Stored data
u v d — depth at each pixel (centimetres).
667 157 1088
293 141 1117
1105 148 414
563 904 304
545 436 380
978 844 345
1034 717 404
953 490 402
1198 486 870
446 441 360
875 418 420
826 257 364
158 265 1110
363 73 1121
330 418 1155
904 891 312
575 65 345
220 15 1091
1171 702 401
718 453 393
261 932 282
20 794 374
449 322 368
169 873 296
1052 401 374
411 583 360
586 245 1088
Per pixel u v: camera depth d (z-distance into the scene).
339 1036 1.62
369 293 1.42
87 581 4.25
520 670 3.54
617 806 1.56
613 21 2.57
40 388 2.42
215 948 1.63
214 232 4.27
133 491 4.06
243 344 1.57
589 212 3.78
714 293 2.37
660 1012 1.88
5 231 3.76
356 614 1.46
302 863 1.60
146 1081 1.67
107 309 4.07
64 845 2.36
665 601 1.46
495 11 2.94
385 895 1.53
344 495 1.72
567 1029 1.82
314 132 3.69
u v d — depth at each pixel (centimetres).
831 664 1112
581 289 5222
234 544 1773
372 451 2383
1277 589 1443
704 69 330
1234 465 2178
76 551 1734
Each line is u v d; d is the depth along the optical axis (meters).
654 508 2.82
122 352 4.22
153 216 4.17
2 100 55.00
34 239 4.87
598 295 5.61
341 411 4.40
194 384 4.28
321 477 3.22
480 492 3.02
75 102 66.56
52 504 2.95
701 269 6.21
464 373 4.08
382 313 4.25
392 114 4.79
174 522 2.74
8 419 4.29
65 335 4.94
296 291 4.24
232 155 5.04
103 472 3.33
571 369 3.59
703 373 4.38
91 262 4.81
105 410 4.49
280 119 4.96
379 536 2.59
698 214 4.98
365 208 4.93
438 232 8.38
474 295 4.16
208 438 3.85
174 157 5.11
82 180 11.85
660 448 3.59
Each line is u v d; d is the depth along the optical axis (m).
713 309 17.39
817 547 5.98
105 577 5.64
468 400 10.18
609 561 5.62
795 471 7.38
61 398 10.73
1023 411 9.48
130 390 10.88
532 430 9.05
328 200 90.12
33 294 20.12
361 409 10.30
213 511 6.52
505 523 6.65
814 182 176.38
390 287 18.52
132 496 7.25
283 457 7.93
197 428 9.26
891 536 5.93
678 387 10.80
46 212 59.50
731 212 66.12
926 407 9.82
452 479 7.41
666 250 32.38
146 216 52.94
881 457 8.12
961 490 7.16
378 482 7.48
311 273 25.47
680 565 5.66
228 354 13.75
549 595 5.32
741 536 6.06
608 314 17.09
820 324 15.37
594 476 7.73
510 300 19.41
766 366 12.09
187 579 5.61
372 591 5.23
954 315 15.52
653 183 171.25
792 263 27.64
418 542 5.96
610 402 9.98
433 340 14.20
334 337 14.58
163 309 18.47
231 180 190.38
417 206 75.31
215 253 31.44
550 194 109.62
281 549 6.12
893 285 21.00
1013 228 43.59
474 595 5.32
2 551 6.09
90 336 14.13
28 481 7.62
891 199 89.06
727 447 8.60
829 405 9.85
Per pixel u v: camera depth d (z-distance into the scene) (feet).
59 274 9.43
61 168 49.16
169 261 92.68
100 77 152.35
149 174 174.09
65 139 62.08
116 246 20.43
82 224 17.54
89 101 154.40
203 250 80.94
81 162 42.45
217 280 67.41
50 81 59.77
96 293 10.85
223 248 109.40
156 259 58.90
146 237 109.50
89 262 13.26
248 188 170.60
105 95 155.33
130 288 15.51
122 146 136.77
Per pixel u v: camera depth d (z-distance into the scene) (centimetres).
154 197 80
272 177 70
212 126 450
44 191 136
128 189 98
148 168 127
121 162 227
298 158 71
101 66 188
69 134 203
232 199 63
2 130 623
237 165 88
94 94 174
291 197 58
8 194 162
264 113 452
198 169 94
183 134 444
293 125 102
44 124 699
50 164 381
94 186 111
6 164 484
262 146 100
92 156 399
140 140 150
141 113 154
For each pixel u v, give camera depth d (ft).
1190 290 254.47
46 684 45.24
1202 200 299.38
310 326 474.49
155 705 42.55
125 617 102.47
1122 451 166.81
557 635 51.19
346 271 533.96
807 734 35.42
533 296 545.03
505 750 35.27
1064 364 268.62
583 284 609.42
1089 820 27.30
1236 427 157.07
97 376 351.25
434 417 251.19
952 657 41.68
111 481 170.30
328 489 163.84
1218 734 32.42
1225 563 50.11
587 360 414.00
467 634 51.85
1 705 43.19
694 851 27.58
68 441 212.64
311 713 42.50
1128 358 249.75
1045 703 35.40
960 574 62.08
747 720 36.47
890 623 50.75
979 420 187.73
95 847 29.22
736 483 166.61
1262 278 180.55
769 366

Problem description:
Going line by line, copy the data above exactly.

Finished task:
u v d — depth at each pixel (centimetres).
667 157 1088
293 141 1117
1105 148 414
563 904 304
545 436 380
978 844 345
1034 717 404
953 490 402
1198 486 870
446 441 360
875 418 420
826 257 364
158 265 1110
363 73 1121
330 418 1155
904 891 312
575 65 345
220 15 1091
1171 702 401
718 453 393
261 932 282
20 794 374
449 322 368
169 873 296
1052 401 374
411 583 360
586 245 1088
Per pixel u v: camera depth d (z-distance into the scene).
339 1036 1.62
369 293 1.42
87 581 4.25
520 670 3.54
617 806 1.56
613 21 2.57
40 388 2.42
215 948 1.63
214 232 4.27
133 491 4.06
243 344 1.57
589 212 3.78
714 293 2.37
660 1012 1.88
5 231 3.76
356 614 1.46
302 863 1.60
146 1081 1.67
107 309 4.07
64 845 2.36
665 601 1.46
495 11 2.94
385 895 1.53
344 495 1.72
567 1029 1.82
314 132 3.69
u v d — depth at each pixel (centimetres).
831 664 1112
581 289 5222
234 544 1773
372 451 2383
1277 589 1443
704 69 330
1234 465 2178
76 551 1734
Each line is u v d; d is the depth along the optical axis (meters).
654 508 2.82
122 352 4.22
153 216 4.17
2 100 55.00
34 239 4.87
598 295 5.61
341 411 4.40
194 384 4.28
321 477 3.22
480 492 3.02
75 102 66.56
52 504 2.95
701 269 6.21
464 373 4.08
382 313 4.25
392 114 4.79
174 522 2.74
8 419 4.29
65 335 4.94
296 291 4.24
232 155 5.04
103 472 3.33
571 369 3.59
703 373 4.38
91 262 4.81
105 410 4.49
280 119 4.96
379 536 2.59
698 214 4.98
365 208 4.93
438 232 8.38
474 295 4.16
208 438 3.85
174 157 5.11
82 180 11.85
660 448 3.59
Each line is u v d; d is the depth along the optical axis (m).
713 309 17.39
817 547 5.98
105 577 5.64
468 400 10.18
609 561 5.62
795 471 7.38
61 398 10.73
1023 411 9.48
130 390 10.88
532 430 9.05
328 200 90.12
33 294 20.12
361 409 10.30
213 511 6.52
505 523 6.65
814 182 176.38
390 287 18.52
132 496 7.25
283 457 7.93
197 428 9.26
891 536 5.93
678 387 10.80
46 212 59.50
731 212 66.12
926 407 9.82
452 479 7.41
666 250 32.38
146 216 52.94
881 457 8.12
961 490 7.16
378 482 7.48
311 273 25.47
680 565 5.66
228 354 13.75
549 595 5.32
741 536 6.06
608 314 17.09
820 324 15.37
594 476 7.73
510 300 19.41
766 366 12.09
187 579 5.61
372 591 5.23
954 315 15.52
653 183 171.25
792 263 27.64
418 542 5.96
610 402 9.98
433 340 14.20
334 337 14.58
163 309 18.47
231 180 190.38
417 206 75.31
215 253 31.44
550 194 109.62
281 549 6.12
893 285 21.00
1013 228 43.59
474 595 5.32
2 551 6.09
90 336 14.13
28 481 7.62
891 199 89.06
727 447 8.60
829 405 9.85
Per pixel u v: camera depth d (z-distance into the scene) (feet).
59 274 9.43
61 168 49.16
169 261 92.68
100 77 152.35
149 174 174.09
65 139 62.08
116 246 20.43
82 224 17.54
89 101 154.40
203 250 80.94
81 162 42.45
217 280 67.41
50 81 59.77
96 293 10.85
223 248 109.40
156 259 58.90
146 237 109.50
89 262 13.26
248 188 170.60
105 95 155.33
130 288 15.51
122 146 136.77
Per pixel u v: camera depth d (z-distance into the scene) (centimetres).
154 197 80
272 177 70
212 126 450
44 191 136
128 189 98
148 168 127
121 162 227
298 158 71
101 66 188
69 134 203
232 199 63
2 130 623
237 165 88
94 94 174
291 197 58
8 194 162
264 113 452
198 169 94
183 134 444
293 125 102
44 124 699
50 164 381
94 186 111
6 164 484
262 146 100
92 156 399
140 140 150
141 113 154
For each pixel u v, give camera depth d (ft).
1190 290 254.47
46 684 45.24
1202 200 299.38
310 326 474.49
155 705 42.55
125 617 102.47
1122 451 166.81
557 635 51.19
346 271 533.96
807 734 35.42
533 296 545.03
505 750 35.27
1064 364 268.62
583 284 609.42
1089 820 27.30
1236 427 157.07
97 376 351.25
434 417 251.19
952 657 41.68
111 481 170.30
328 489 163.84
1218 734 32.42
1225 563 50.11
587 360 414.00
467 634 51.85
1 705 43.19
694 851 27.58
68 441 212.64
311 713 42.50
1128 358 249.75
1045 703 35.40
960 574 62.08
747 720 36.47
890 623 50.75
979 420 187.73
95 847 29.22
736 483 166.61
1262 278 180.55
769 366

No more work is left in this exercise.